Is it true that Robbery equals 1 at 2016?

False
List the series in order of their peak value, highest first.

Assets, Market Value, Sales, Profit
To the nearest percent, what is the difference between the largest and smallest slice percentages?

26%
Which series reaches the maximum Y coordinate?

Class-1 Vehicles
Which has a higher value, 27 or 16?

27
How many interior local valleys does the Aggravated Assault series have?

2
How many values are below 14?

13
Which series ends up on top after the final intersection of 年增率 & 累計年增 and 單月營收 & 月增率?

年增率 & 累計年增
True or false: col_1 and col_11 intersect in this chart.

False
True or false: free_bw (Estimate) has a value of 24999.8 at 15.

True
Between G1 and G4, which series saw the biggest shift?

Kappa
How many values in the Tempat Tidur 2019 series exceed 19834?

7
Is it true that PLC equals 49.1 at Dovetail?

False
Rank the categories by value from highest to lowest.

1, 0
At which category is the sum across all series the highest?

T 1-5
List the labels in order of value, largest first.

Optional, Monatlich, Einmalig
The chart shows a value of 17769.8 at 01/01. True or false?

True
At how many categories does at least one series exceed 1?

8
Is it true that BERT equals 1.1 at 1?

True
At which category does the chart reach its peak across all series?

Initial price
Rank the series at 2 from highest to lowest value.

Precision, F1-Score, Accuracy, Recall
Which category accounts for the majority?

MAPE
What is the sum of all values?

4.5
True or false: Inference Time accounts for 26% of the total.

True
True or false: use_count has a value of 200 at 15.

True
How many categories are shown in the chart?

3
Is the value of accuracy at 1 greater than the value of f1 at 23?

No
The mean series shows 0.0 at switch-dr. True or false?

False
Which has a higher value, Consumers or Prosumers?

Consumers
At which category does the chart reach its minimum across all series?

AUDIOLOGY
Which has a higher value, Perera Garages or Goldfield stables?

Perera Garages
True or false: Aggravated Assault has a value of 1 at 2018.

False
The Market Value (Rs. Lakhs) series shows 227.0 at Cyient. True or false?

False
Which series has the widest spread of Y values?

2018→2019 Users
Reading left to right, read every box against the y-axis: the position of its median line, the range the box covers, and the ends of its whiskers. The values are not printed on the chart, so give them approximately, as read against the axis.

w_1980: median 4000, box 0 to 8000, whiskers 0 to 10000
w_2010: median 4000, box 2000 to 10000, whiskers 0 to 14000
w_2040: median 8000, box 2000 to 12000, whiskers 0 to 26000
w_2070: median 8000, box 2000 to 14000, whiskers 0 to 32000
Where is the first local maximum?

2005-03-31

§ 演習の目標: データの冒頭から「True or false: free_bw」を含む行までを、「series」を「line」に差し替えて書き直してください。ほかの部分は一切変えず、この範囲の行だけを示してください。

§ 本問の解答:
Is it true that Robbery equals 1 at 2016?

False
List the line in order of their peak value, highest first.

Assets, Market Value, Sales, Profit
To the nearest percent, what is the difference between the largest and smallest slice percentages?

26%
Which line reaches the maximum Y coordinate?

Class-1 Vehicles
Which has a higher value, 27 or 16?

27
How many interior local valleys does the Aggravated Assault line have?

2
How many values are below 14?

13
Which line ends up on top after the final intersection of 年增率 & 累計年增 and 單月營收 & 月增率?

年增率 & 累計年增
True or false: col_1 and col_11 intersect in this chart.

False
True or false: free_bw (Estimate) has a value of 24999.8 at 15.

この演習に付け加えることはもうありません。